# Property FontSize

- Namespace
- BitMiracle.Docotic.Pdf

- Assembly
- BitMiracle.Docotic.Pdf.dll

### FontSize

Gets the scale factor of the font used to draw this chunk.

`public double FontSize { get; }`

#### Property Value

- double
The scale factor of the font used to draw this chunk.

#### Remarks

A font defines the glyphs for one standard size. This standard is arranged so that the nominal height of tightly spaced lines of text is 1 unit. In the default user coordinate system, this means the standard glyph size is 1 point (or 1 ⁄ 72 inch). The standard-size font must then be scaled to be usable.
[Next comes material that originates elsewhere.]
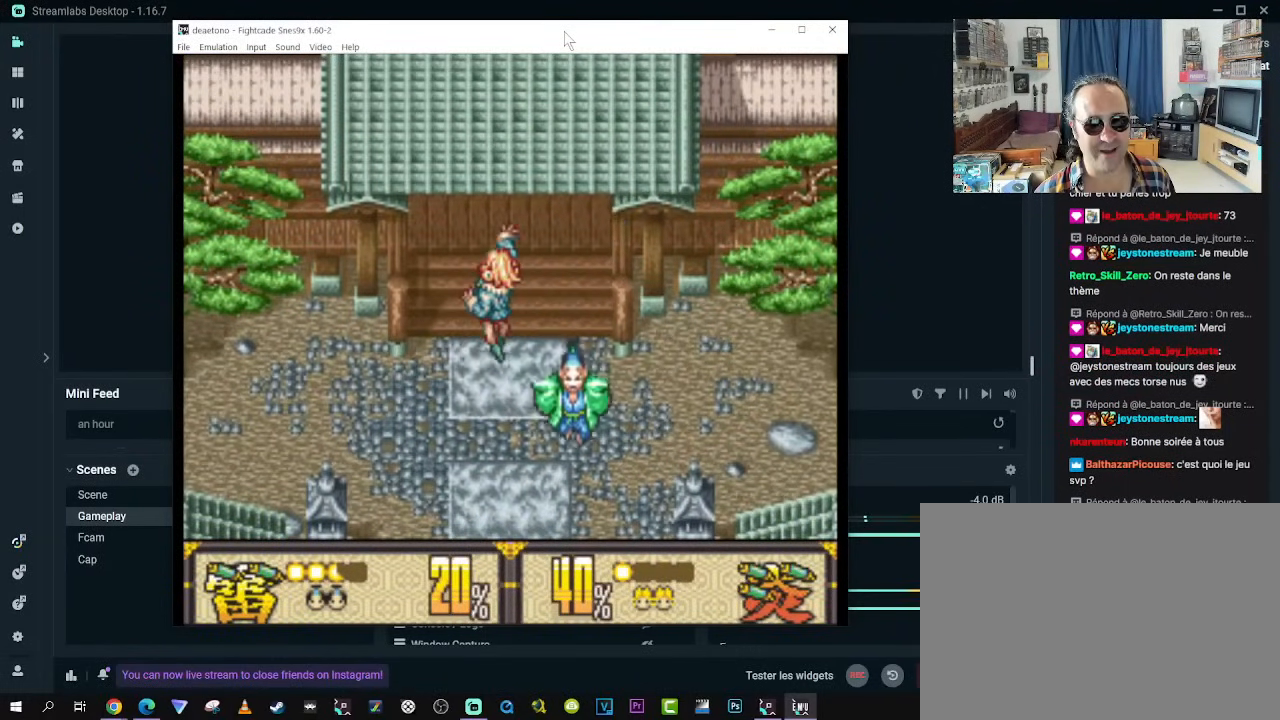
{"buttons": ["DPAD_DOWN", "DPAD_LEFT"], "left_stick": "center", "right_stick": "center", "events": [[50, "DPAD_DOWN", "up"], [50, "DPAD_LEFT", "down"], [150, "DPAD_UP", "down"], [400, "DPAD_UP", "up"], [433, "DPAD_DOWN", "down"]]}
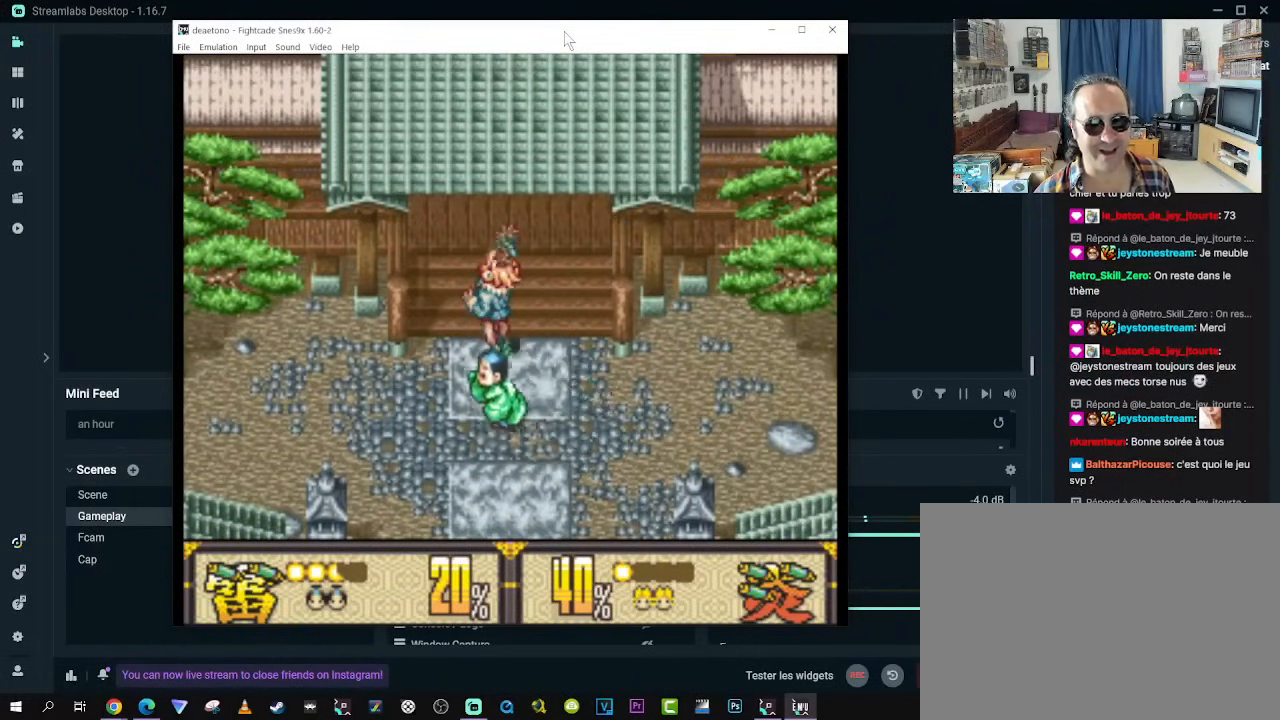
{"buttons": ["DPAD_UP", "DPAD_RIGHT"], "left_stick": "center", "right_stick": "center", "events": [[50, "DPAD_LEFT", "up"], [117, "DPAD_RIGHT", "down"], [217, "DPAD_DOWN", "up"], [417, "DPAD_UP", "down"]]}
This property retrieves the scale factor used to draw the text chunk. Usually, the FontSize property retrieves values like 10, 12, 14. But the FontSize might have an arbitrary value like 1, 1000, -1, -10. It's just a scale factor.

The final height of the text chunk depends on both FontSize and TransformationMatrix properties.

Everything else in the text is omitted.